In order to do online services, people will need to trust some organization(s) (e.g. commerce servers, cyber banks, credit card companies) for fund transfers. In we do plan to handle fund transfers in the future, we will have to ride the wave and explore ways to make use of the services that gets adopted by the majority (unless UC Berkeley is generally considered a trusted place ).

Proposed Implementation Plan

It is our intention to build the infrastructure for the system described in the previous pages. We have begun with an implementation of level 1 as a feasibility study, which will be used to observe the design in action and confirm its potential benefits.
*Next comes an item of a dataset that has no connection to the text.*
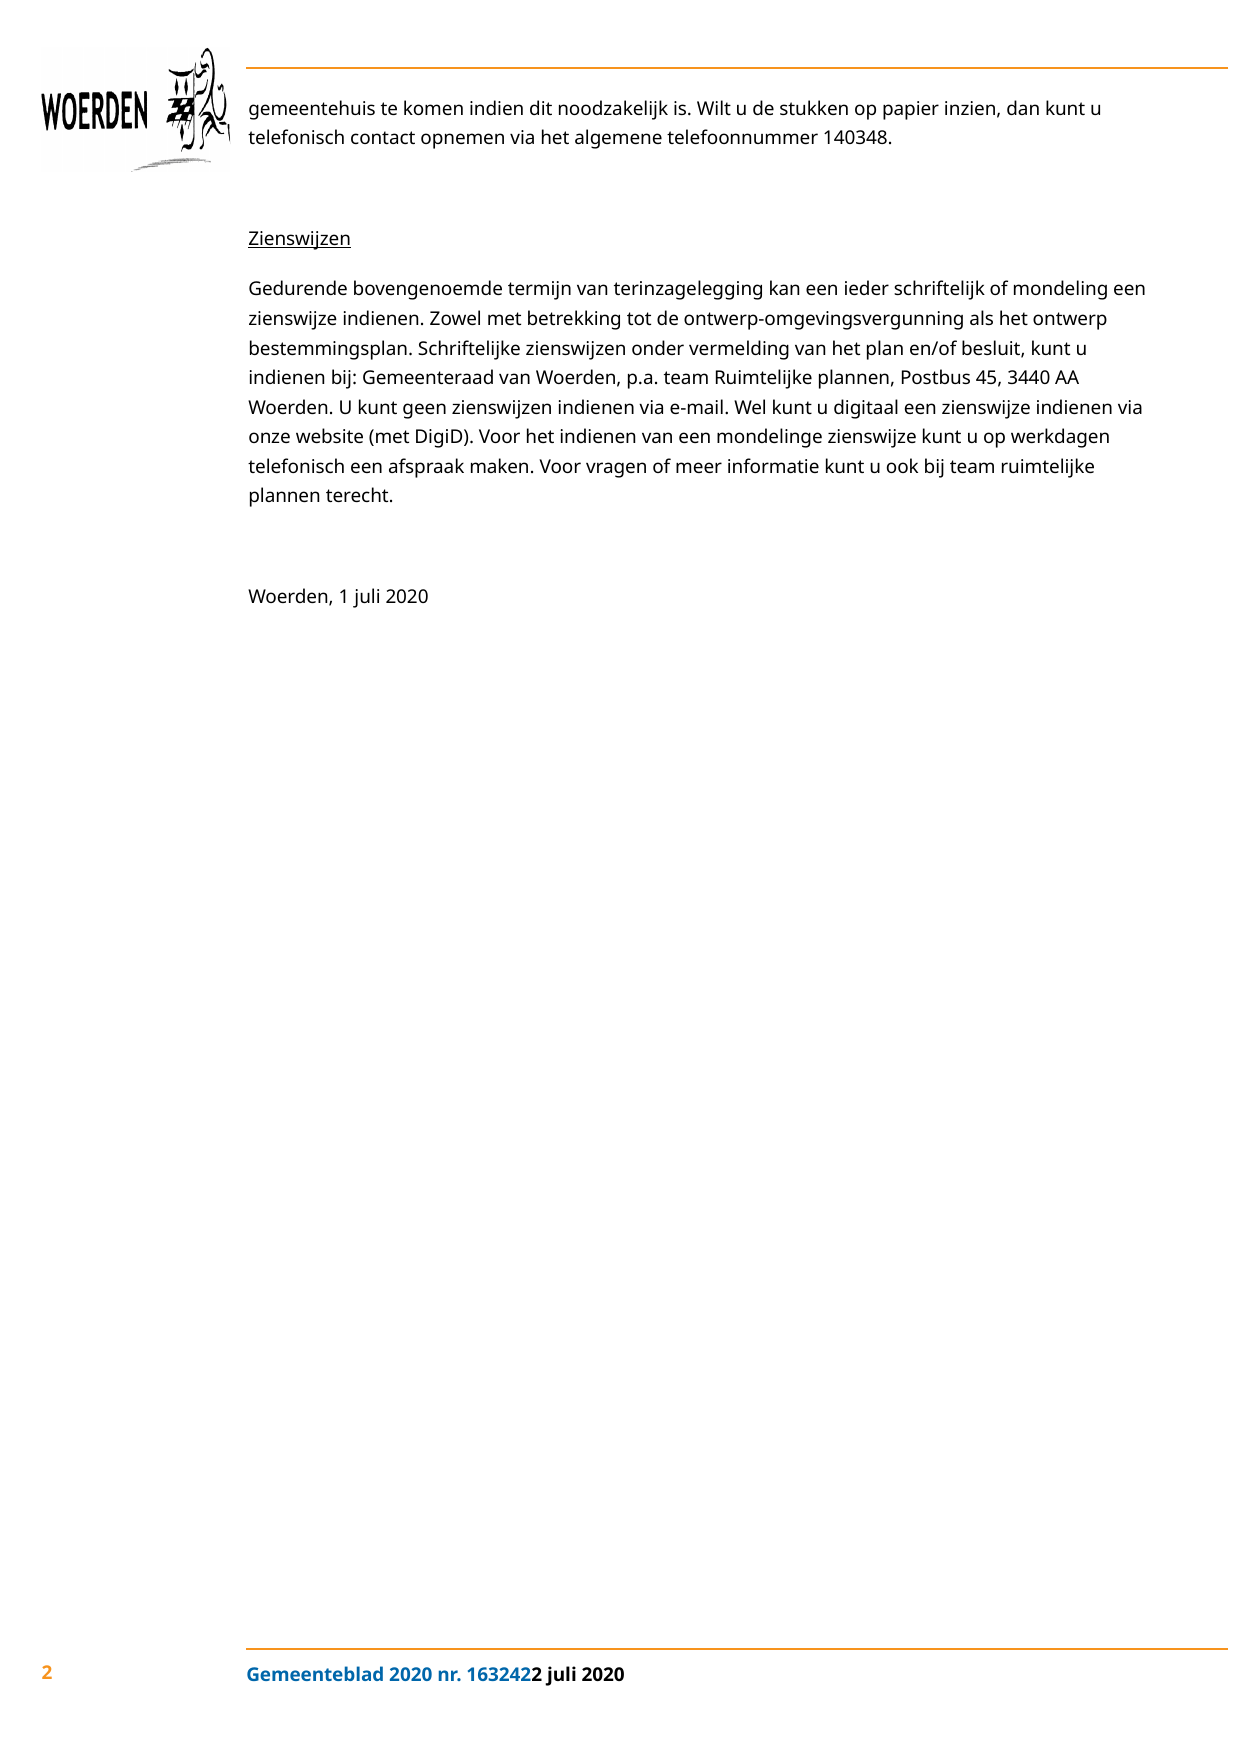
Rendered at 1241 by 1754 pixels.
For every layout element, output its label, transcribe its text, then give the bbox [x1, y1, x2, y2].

From there, we plan to expand the system to level 2, and then build sufficient interest to get the Internet community involved and with its help eventually raise the design system to level 3.
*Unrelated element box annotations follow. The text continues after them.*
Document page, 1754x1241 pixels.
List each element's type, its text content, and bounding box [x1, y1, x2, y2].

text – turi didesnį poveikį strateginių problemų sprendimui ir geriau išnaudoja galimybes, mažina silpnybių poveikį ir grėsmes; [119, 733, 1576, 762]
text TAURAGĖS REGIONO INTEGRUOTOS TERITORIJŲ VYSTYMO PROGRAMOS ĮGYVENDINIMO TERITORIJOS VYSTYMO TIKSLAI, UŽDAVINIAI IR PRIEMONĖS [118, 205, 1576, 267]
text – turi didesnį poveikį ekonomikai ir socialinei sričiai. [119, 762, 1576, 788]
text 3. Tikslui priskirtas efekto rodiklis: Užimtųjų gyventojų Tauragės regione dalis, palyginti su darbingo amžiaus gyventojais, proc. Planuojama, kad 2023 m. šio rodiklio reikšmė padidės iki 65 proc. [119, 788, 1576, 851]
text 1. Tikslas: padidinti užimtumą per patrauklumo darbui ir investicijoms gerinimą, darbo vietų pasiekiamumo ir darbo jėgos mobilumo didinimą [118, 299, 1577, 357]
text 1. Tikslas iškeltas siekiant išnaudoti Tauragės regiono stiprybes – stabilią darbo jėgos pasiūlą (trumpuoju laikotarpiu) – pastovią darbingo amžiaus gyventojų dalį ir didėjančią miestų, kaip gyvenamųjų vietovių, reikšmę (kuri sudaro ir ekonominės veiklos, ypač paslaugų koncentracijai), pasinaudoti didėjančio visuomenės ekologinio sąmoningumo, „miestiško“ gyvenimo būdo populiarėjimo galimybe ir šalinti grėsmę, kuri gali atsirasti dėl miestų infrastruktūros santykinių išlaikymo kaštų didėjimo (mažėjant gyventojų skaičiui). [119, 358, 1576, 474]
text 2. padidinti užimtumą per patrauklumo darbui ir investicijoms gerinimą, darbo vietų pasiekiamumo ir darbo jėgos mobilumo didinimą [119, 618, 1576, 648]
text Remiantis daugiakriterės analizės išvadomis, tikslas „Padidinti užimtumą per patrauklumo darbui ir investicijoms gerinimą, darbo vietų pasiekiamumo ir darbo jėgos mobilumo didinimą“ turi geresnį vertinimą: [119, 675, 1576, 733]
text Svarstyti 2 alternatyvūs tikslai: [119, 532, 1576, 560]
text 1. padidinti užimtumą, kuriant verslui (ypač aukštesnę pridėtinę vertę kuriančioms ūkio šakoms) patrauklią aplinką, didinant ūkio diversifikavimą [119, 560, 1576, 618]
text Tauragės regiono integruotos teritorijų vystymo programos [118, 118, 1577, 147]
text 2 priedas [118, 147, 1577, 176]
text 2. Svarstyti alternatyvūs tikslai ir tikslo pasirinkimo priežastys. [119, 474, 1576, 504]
Currently, our research group (working with Prof. Newton) is engaged in building infrastructure and testing the feasibility of level 1. We have built several tools, including a Finite State Machine editor and a group status monitor. The FSM editor:

http://www-cad.EECS.Berkeley.EDU/~wleung/fsmb4/demo.html,

makes use of a machine-independent front-end written in Java that can access two simple servers over the network, one of which is used to load and store designs, the other of which runs the nova state optimization tool on the current design. The group status applet:

http://www-cad.EECS.Berkeley.EDU/~mds/GroupStat/GroupStat.html,

makes use of a similar server that keeps track of specified users in our research group. We plan to (and are committed to!) demonstrate a system at the Design Automation Conference University Booth in June in which a user will:

1. Build a finite state machine in the FSM Editor
2. Optimize it over the net using the Nova server
3. Store the results in an object-oriented database that we have modified to serve as a Internet data server
4. Transfer this data to a Synopsys (commercial CAD system) behavioral compiler, which will use it to create a design net list
5. Transfer the net list back to a Java front-end to be displayed and save the design to the data server.
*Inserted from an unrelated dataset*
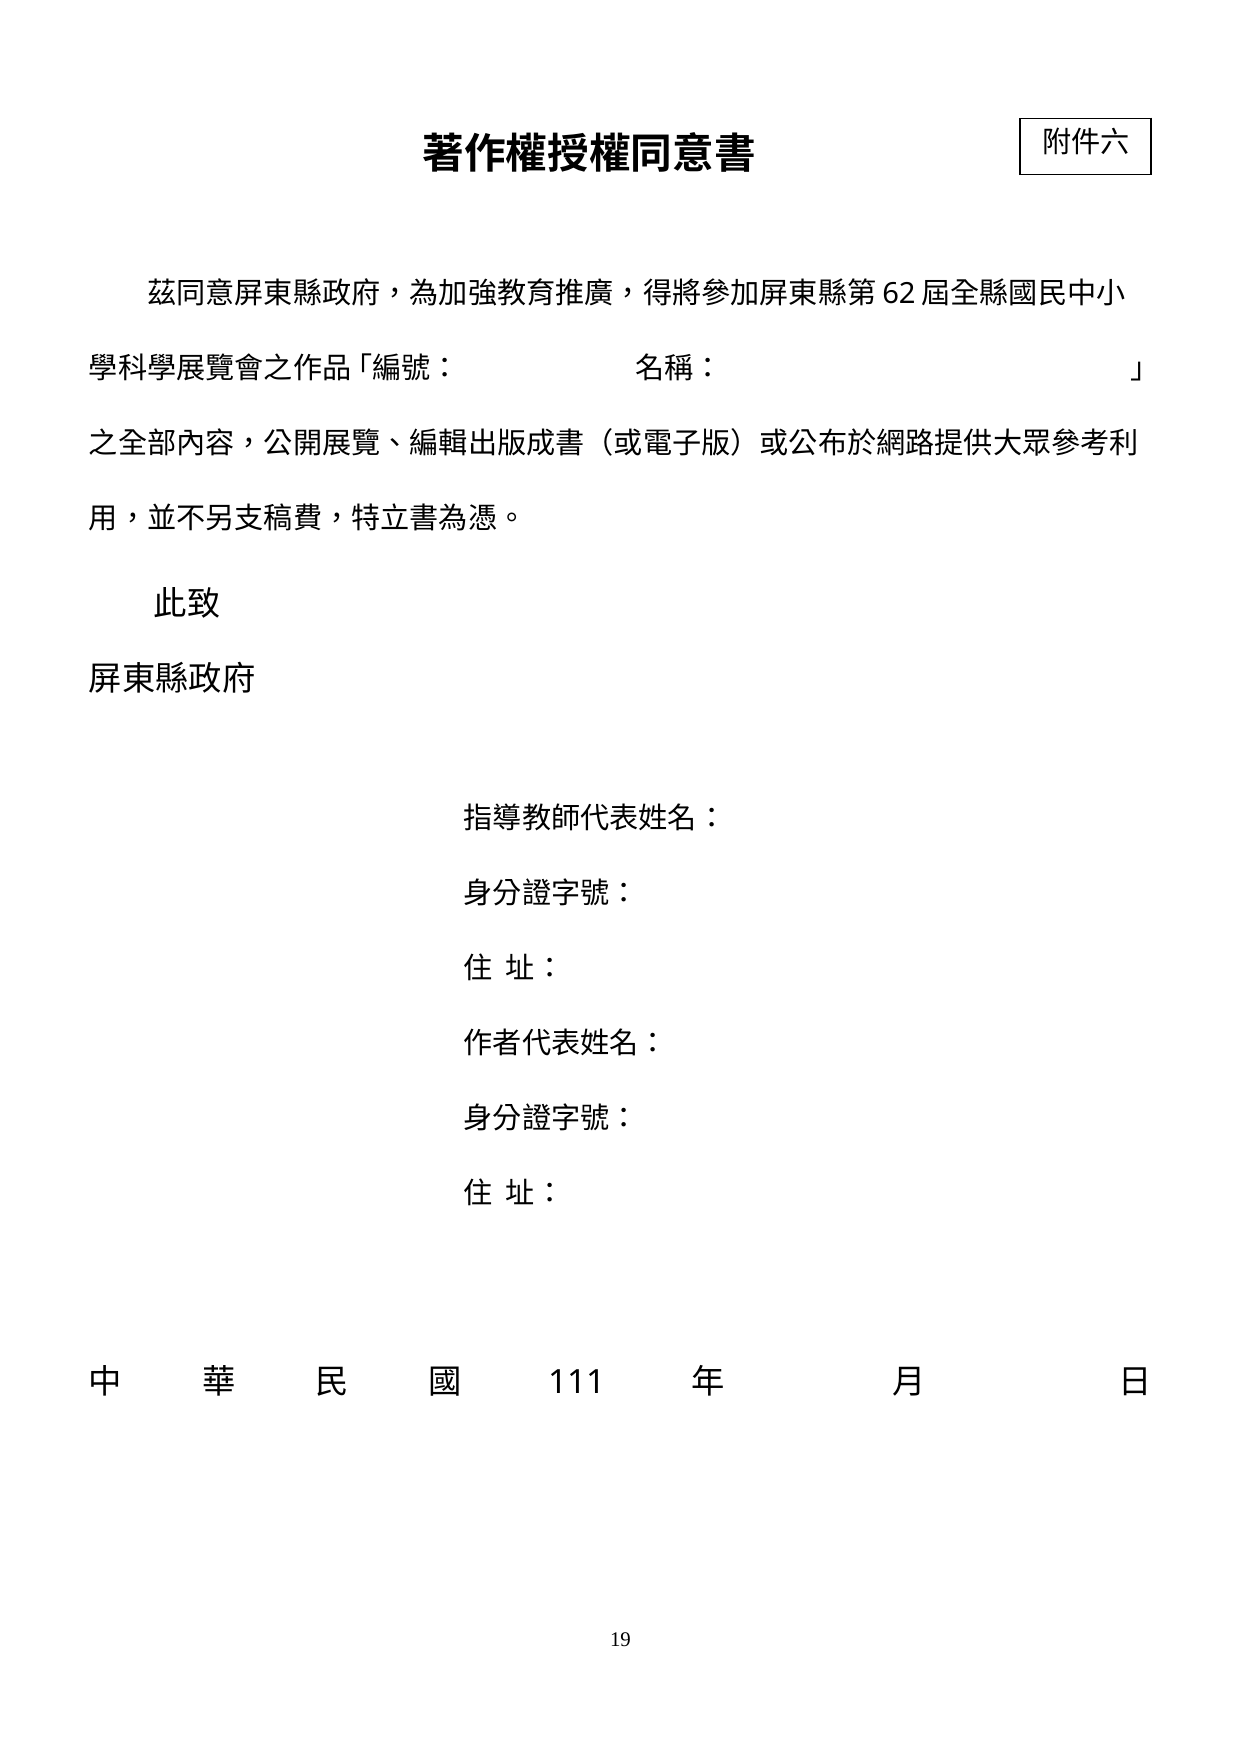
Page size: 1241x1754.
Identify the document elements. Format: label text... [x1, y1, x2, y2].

(In fact, we'll be working on this as soon as we finish this paper ).

Conclusion

Recent developments in high-technology have shown that it is often the market and user community, not the standards-setting bodies, that drive the market and technological direction (case and point: Microsoft). We have, therefore, deliberately avoided stringent requirements to many open-ended issues in our design so as to allow a flexible implementation and extension to our system and the tools that are to be incorporated; in doing so, we also make sure that our eventual goals are met -- encouraging and being the driving force behind the shift towards Internet-based collaboration.

As a research institution, we are capable of providing a totally public architecture (up to level 2). However, we may not have the leverage or critical mass to force a security or payment standard and will have to allow tools to implement and adopt their own security and payment methods. We hope that level 2 will show the possibilities of this system and generate sufficient impetus to drive industry to take it to level 3. A likely deployment of Level 3 is the adoption of our system (protocols, user interfaces, etc.) within organizations, similar to what many companies are currently doing with Internet/intranets and deployment of specific security and protection schemes. The same architecture can be retained, but access and usage can be limited to inter- and intra- corporate collaboration

To date, there have not been many published papers in the area of Internet-based collaboration. This explains our lack of references for this paper, as our design is based on and inspired by the CS 269 class lectures and the many intellectually-stimulating papers in the course reader . In addition, our group's research into the area of distributed CAD environments has lead us to believe that we are currently among the leaders and on the cutting edge of technology in regards to Internet-based collaboration. It is our goal to assist in the paradigm change to distributed computing and collaboration, if not achieve it ourselves (i.e. "Change the World").